元の文書:
民主党は一致結束して、検察による小沢民主党攻撃に立ち向かう必要があったが、民主党の一部の人間は後ろから小沢一郎氏に対して弾を撃ったのである。その悪徳民主党議員が、岡田克也、前原誠司、玄葉光一郎、枝野幸男、安住淳などのメンバーである。
◆公約破棄の消費税増税提示で民主党への信頼失墜 !
そして、政権交代を実現した民主党の存立基盤が完全に粉砕される原因になったのが、公約破棄の消費税増税方針提示だった。
この背徳の政策運営が、民主党に対する期待を絶望と怒りに変えた。
その戦犯が、渡部恒三、藤井裕久、仙谷由人、菅直人、岡田克也、野田佳彦、前原誠司、枝野幸男、安住淳、玄葉光一郎の悪徳10人衆である。民主党は、「シロアリを退治して天下り機関を排して天下りを根絶する。そこから始めなければ、消費税を上げるのはおかしい」ことを公約に掲げて、2009 年総選挙に臨んだ。
◆菅・野田首相は、財務省に屈服し、消費税増税推進 !

元データ:
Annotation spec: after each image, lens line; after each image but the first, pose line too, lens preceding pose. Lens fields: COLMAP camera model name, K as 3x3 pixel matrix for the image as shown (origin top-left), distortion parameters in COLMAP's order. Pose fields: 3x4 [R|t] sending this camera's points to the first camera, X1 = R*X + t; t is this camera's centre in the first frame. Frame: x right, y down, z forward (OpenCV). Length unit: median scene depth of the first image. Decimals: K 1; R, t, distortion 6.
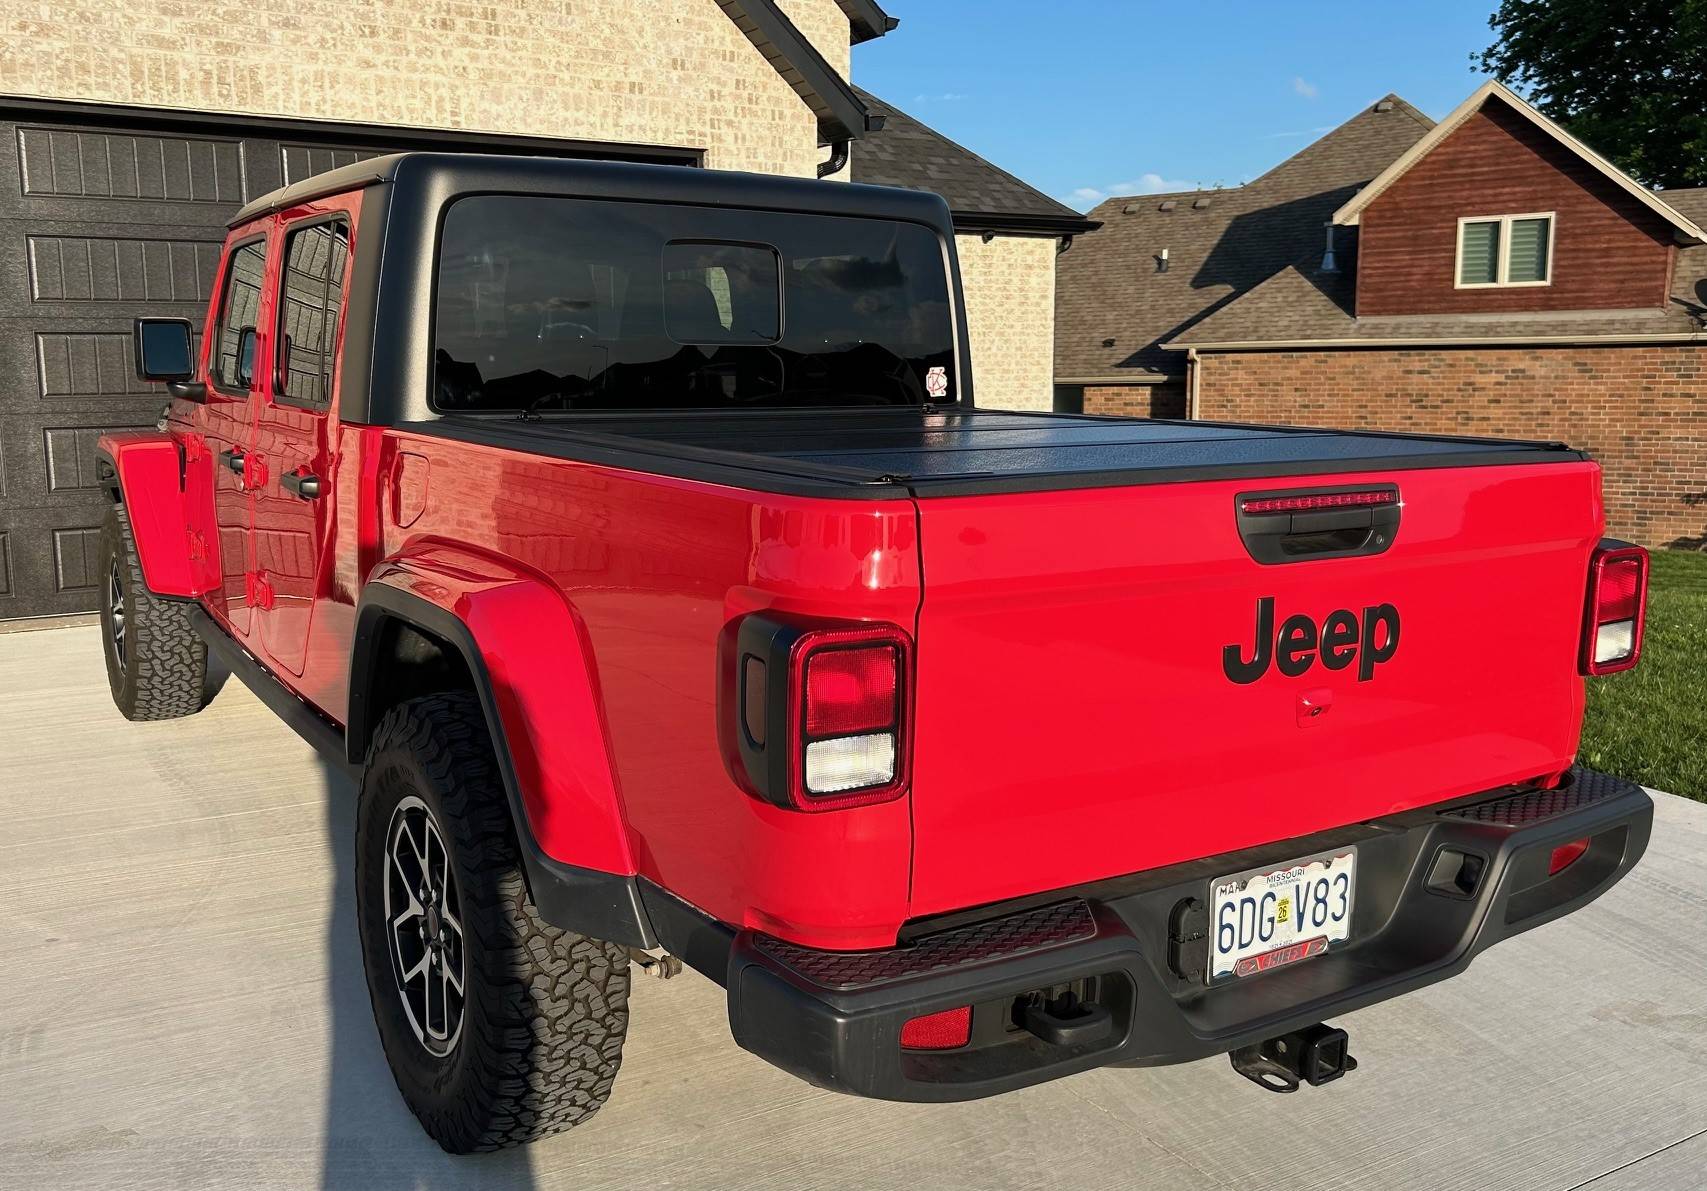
lens RADIAL K [[1522.8, 0, 795.8], [0, 1522.8, 592.0], [0, 0, 1]] dist [0.008293, 0.015675]
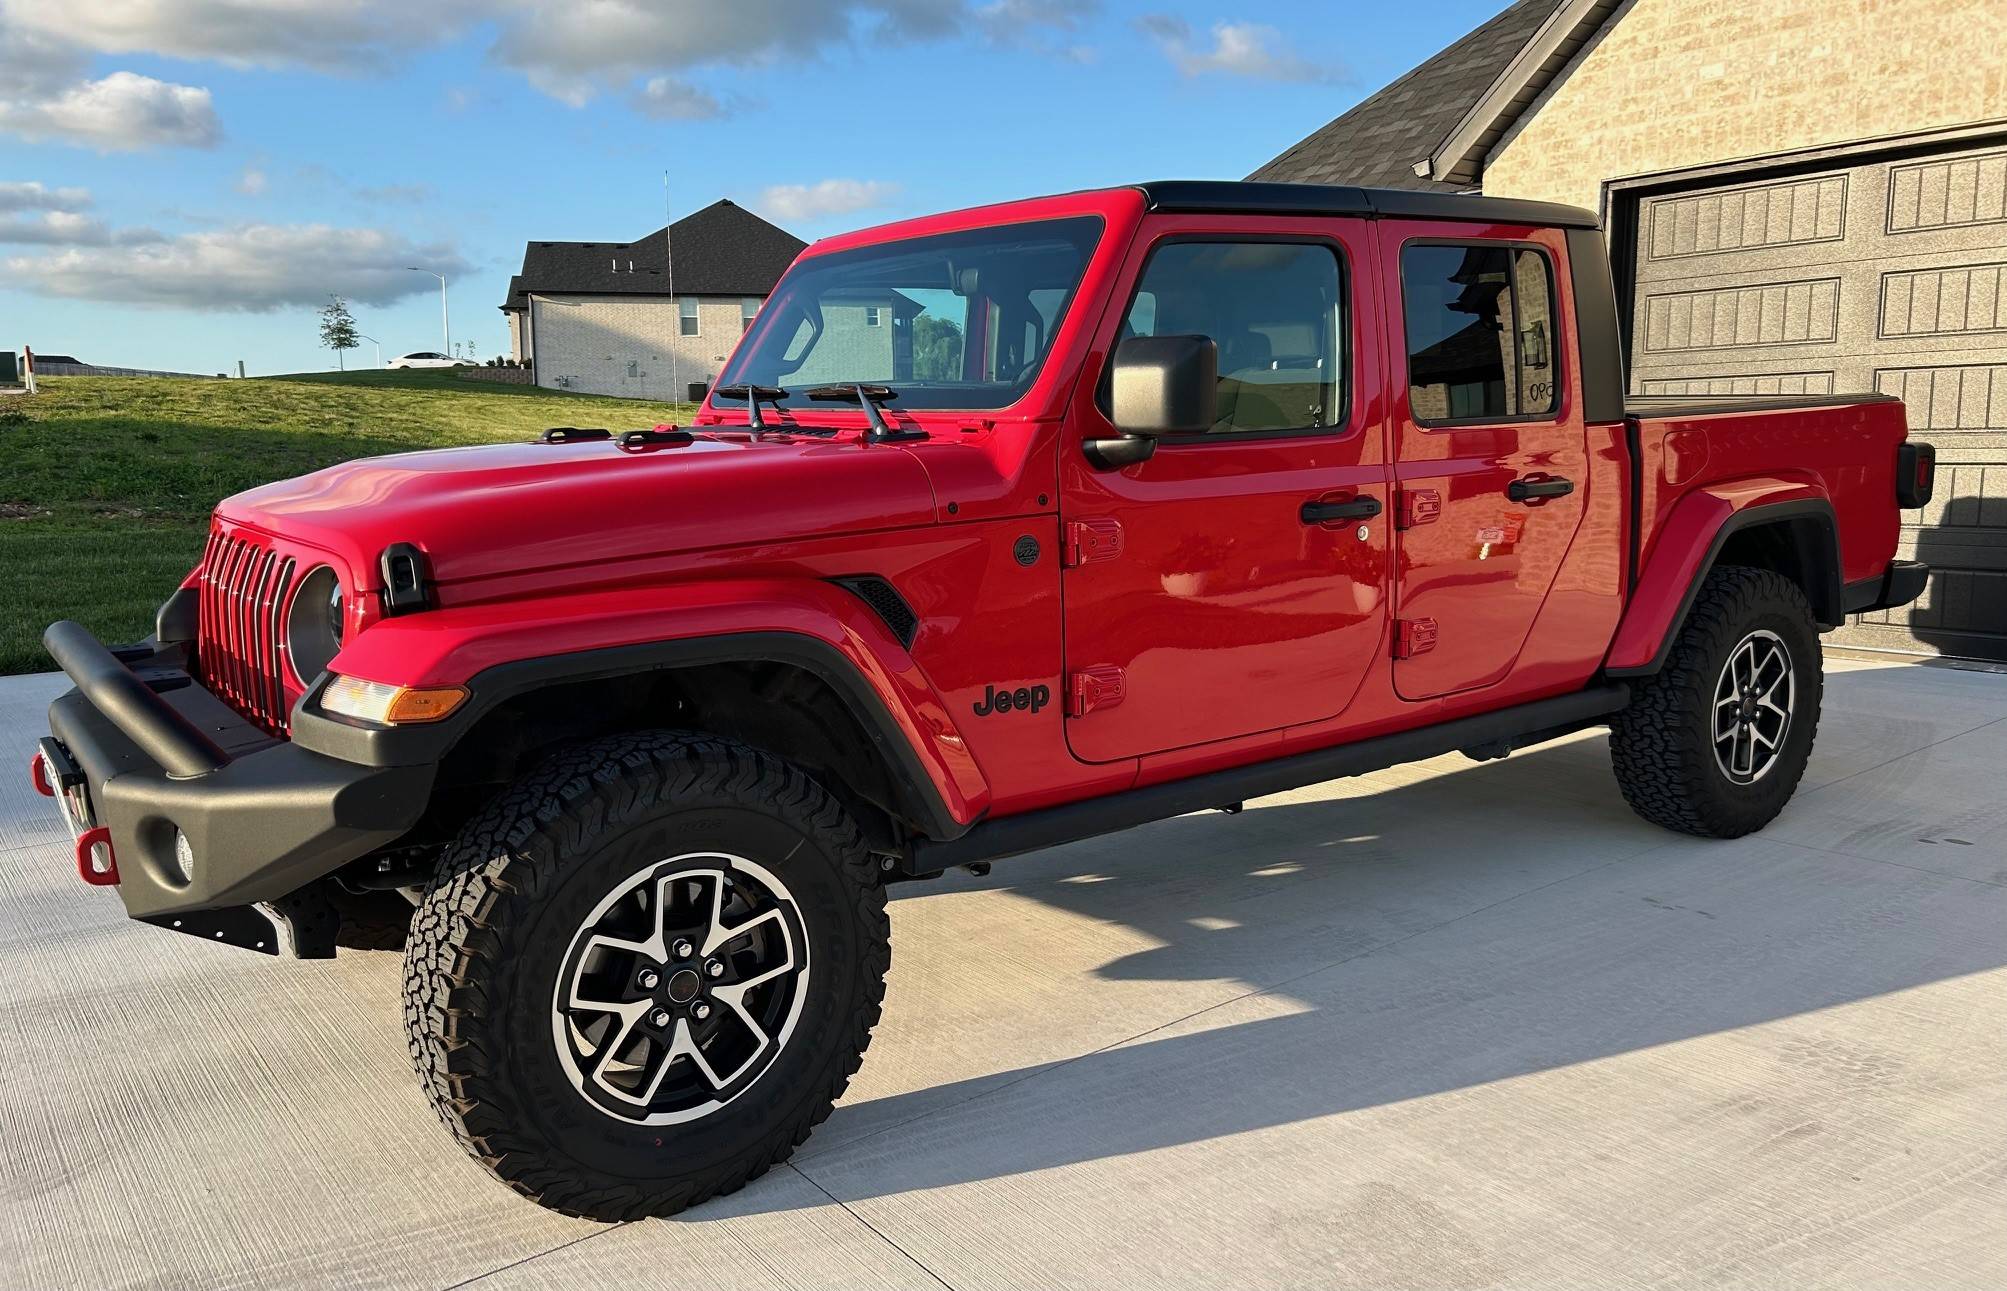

取り組む課題:
1 > 民主党と消費税増税に関する文書のうち、「民主党は一致結束して、検察に」から「の消費税増税方針提示だった。」までを一字一句変えずに書き出してください。
2 > 民主党と消費税増税に関する文書について、最後に示された文の後に続く部分を書いてください。
上の資料は、民主党と消費税増税に関する文書とは別個のものです。

課題ごとの回答:
1 >
民主党は一致結束して、検察による小沢民主党攻撃に立ち向かう必要があったが、民主党の一部の人間は後ろから小沢一郎氏に対して弾を撃ったのである。その悪徳民主党議員が、岡田克也、前原誠司、玄葉光一郎、枝野幸男、安住淳などのメンバーである。
◆公約破棄の消費税増税提示で民主党への信頼失墜 !
そして、政権交代を実現した民主党の存立基盤が完全に粉砕される原因になったのが、公約破棄の消費税増税方針提示だった。

2 >
日本政治を破壊した、民主党悪徳10人衆は、民主党解体とともに消滅してもらいたいと思う。
民主と維新の一部、生活、社民などが連携して、「主権者の党」を創設するべきだ。
民主党がいまだに、この負の遺産を引きずっているために、日本政治の未来が開けないのだ。
直接的に最大の汚点を残したのは、民主党が財務省の軍門に下ったことだ。
その主犯は、菅直人氏と野田佳彦氏だ、裏から誘導したのは、藤井裕久氏である。
菅直人氏も野田佳彦氏も、私の主張の影響を受けたのだと思う。
◆悪徳10人衆は、自分の出世、名誉欲、権力欲だけ !
二人とも、何よりも優先したことは、自分の出世、名誉欲、権力欲である。
財務省から、「消費税増税推進と引き換えに、首相ポスト獲得への全面協力」のオファーを受けて、いともたやすく、変節を遂げたのであると思われる。
この変節が日本政治を破壊したのである。
自分の権力欲、出世欲だけで政治家稼業を営んでいるのだ。野田佳彦氏は、なおひどい。
2009 年8月15日の大阪街頭での「シロアリ演説」がネット上に流布されて、それでも総理の椅子にしがみついて、消費税増税に突き進んだ。
それほどまでに厚顔無恥なのである。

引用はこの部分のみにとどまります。